*** Stored data ***
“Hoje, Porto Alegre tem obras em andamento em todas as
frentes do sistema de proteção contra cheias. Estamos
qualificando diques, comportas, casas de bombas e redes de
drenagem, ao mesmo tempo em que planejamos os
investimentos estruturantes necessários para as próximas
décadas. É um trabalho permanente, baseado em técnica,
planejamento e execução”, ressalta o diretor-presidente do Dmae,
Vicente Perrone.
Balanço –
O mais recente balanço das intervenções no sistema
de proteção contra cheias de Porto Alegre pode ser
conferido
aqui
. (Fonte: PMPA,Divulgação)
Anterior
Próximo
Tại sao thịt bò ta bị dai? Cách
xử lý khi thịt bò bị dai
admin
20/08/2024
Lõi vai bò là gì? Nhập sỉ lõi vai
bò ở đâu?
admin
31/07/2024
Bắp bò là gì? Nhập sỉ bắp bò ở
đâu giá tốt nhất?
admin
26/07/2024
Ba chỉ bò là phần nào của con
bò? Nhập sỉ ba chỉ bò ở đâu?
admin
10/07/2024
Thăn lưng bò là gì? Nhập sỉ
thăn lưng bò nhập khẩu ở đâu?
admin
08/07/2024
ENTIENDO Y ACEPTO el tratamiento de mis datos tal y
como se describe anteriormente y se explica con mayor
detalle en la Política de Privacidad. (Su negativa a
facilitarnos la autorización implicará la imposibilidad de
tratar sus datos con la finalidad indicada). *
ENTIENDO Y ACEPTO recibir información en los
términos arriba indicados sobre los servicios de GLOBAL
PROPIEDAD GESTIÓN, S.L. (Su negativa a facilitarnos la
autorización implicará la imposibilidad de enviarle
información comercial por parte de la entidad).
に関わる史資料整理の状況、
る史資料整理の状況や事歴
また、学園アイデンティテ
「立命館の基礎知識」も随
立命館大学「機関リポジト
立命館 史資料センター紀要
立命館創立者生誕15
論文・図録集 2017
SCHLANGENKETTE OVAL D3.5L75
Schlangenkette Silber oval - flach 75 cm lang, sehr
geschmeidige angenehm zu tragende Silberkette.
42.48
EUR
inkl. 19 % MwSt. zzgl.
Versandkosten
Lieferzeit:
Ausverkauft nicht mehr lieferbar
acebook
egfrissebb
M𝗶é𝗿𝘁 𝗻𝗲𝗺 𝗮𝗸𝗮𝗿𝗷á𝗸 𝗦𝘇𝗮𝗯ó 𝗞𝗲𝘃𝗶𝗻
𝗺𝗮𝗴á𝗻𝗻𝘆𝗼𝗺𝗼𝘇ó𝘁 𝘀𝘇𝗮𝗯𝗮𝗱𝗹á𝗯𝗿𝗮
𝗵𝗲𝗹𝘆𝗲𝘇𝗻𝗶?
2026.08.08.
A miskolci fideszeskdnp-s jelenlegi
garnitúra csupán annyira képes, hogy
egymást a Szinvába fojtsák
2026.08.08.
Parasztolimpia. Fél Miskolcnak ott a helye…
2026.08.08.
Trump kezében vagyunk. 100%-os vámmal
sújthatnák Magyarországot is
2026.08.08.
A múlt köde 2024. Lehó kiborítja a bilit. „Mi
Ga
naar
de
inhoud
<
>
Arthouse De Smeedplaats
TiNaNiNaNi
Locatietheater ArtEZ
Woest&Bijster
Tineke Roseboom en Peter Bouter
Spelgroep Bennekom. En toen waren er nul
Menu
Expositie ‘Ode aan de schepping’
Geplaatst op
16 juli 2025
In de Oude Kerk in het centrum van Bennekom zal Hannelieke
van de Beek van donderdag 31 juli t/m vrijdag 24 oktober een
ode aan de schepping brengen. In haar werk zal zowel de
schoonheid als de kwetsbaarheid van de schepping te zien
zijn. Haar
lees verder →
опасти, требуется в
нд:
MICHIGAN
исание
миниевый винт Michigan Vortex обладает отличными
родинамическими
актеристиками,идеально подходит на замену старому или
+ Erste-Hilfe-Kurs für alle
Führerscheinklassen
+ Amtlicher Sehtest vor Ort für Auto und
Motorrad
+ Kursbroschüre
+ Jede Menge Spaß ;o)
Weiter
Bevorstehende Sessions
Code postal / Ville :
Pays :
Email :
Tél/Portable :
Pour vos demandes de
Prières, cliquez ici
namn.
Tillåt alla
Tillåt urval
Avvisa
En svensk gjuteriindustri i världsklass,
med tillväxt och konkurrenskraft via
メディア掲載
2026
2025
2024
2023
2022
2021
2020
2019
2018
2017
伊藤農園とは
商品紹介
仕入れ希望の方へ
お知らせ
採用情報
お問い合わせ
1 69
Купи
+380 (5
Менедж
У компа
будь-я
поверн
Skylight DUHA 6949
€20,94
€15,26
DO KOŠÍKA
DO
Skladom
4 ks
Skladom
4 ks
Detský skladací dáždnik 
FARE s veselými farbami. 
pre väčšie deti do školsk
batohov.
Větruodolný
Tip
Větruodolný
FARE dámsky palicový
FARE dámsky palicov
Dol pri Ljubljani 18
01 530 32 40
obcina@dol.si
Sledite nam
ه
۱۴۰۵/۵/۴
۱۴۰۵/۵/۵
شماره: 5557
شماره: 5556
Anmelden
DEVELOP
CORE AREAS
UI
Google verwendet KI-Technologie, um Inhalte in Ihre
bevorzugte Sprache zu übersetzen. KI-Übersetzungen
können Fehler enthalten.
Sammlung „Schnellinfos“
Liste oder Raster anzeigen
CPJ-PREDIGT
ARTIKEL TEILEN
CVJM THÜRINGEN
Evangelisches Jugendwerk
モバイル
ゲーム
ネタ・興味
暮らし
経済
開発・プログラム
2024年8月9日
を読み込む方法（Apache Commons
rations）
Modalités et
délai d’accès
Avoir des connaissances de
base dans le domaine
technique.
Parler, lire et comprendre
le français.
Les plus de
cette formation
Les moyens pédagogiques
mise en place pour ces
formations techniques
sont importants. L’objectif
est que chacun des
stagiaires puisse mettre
*** End of Stored data ***
# Task directions
Beginning at the first line of the records, give again each line exactly as written, ending with the line that contains "O mais recente".

# Result below
“Hoje, Porto Alegre tem obras em andamento em todas as
frentes do sistema de proteção contra cheias. Estamos
qualificando diques, comportas, casas de bombas e redes de
drenagem, ao mesmo tempo em que planejamos os
investimentos estruturantes necessários para as próximas
décadas. É um trabalho permanente, baseado em técnica,
planejamento e execução”, ressalta o diretor-presidente do Dmae,
Vicente Perrone.
Balanço –
O mais recente balanço das intervenções no sistema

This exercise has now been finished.